**Assigned task**
Please give back every entry in full, word for word, but none of the pictures.

(Stored data)

>>>>>

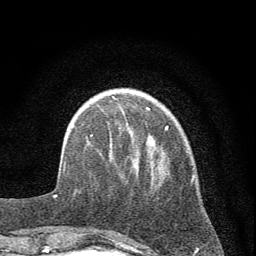
Breast MRI (dynamic contrast-enhanced), one axial slice. Position 14 of 72 along the scan axis. Cropped to one breast. Dynamic contrast-enhanced series, time point 2 of 7 at this slice position (early post-contrast). 1.5 T. TE 3.7 ms, TR 7.6 ms. 2 mm slice thickness. 256 × 256 image matrix. Female patient.
Structures marked on this image (semi-automatically segmented with operator editing):
- enhancing-tissue mask used for the functional tumour volume (all voxels passing the contrast-enhancement thresholds inside the analysis volume; usually the tumour): bounding box (x1, y1, x2, y2) in pixels: (73, 96, 194, 235)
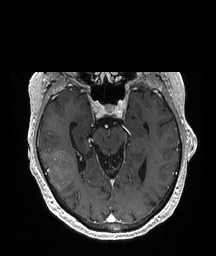
Brain MRI from a brain-tumour surgery series, one axial slice. Slice 129 of 208 in the series (ordered by position). T1-weighted post-contrast. 1 mm slice thickness. 216 × 256 image matrix. Case-level facts recorded for this patient, not image findings: histopathology: Glioblastoma; WHO grade: 4; IDH mutation: no; tumour location: Right Temporal.
Outlined on this slice (expert manual segmentation):
- tumour: bounding box <43,151,76,192> (left, top, right, bottom; pixels)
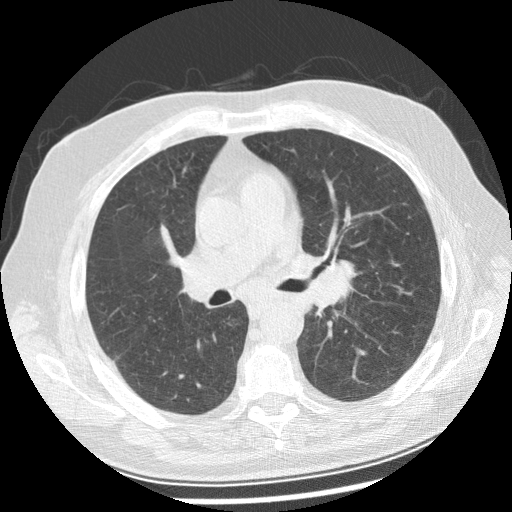
Low-dose screening chest CT, one axial slice. Position 145 of 250 along the scan axis. Lung window (W 1500 / L -600 HU). 2.5 mm slice thickness. 512 × 512 image matrix.
Outlined on this slice (expert manual segmentation):
- lesion 1 (tumor, left main bronchus): bounding box [x1, y1, x2, y2] px = [306, 260, 356, 309]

<<<<<

**Task result**
Breast MRI (dynamic contrast-enhanced), one axial slice. Position 14 of 72 along the scan axis. Cropped to one breast. Dynamic contrast-enhanced series, time point 2 of 7 at this slice position (early post-contrast). 1.5 T. TE 3.7 ms, TR 7.6 ms. 2 mm slice thickness. 256 × 256 image matrix. Female patient.
Structures marked on this image (semi-automatically segmented with operator editing):
- enhancing-tissue mask used for the functional tumour volume (all voxels passing the contrast-enhancement thresholds inside the analysis volume; usually the tumour): bounding box (x1, y1, x2, y2) in pixels: (73, 96, 194, 235)
Brain MRI from a brain-tumour surgery series, one axial slice. Slice 129 of 208 in the series (ordered by position). T1-weighted post-contrast. 1 mm slice thickness. 216 × 256 image matrix. Case-level facts recorded for this patient, not image findings: histopathology: Glioblastoma; WHO grade: 4; IDH mutation: no; tumour location: Right Temporal.
Outlined on this slice (expert manual segmentation):
- tumour: bounding box <43,151,76,192> (left, top, right, bottom; pixels)
Low-dose screening chest CT, one axial slice. Position 145 of 250 along the scan axis. Lung window (W 1500 / L -600 HU). 2.5 mm slice thickness. 512 × 512 image matrix.
Outlined on this slice (expert manual segmentation):
- lesion 1 (tumor, left main bronchus): bounding box [x1, y1, x2, y2] px = [306, 260, 356, 309]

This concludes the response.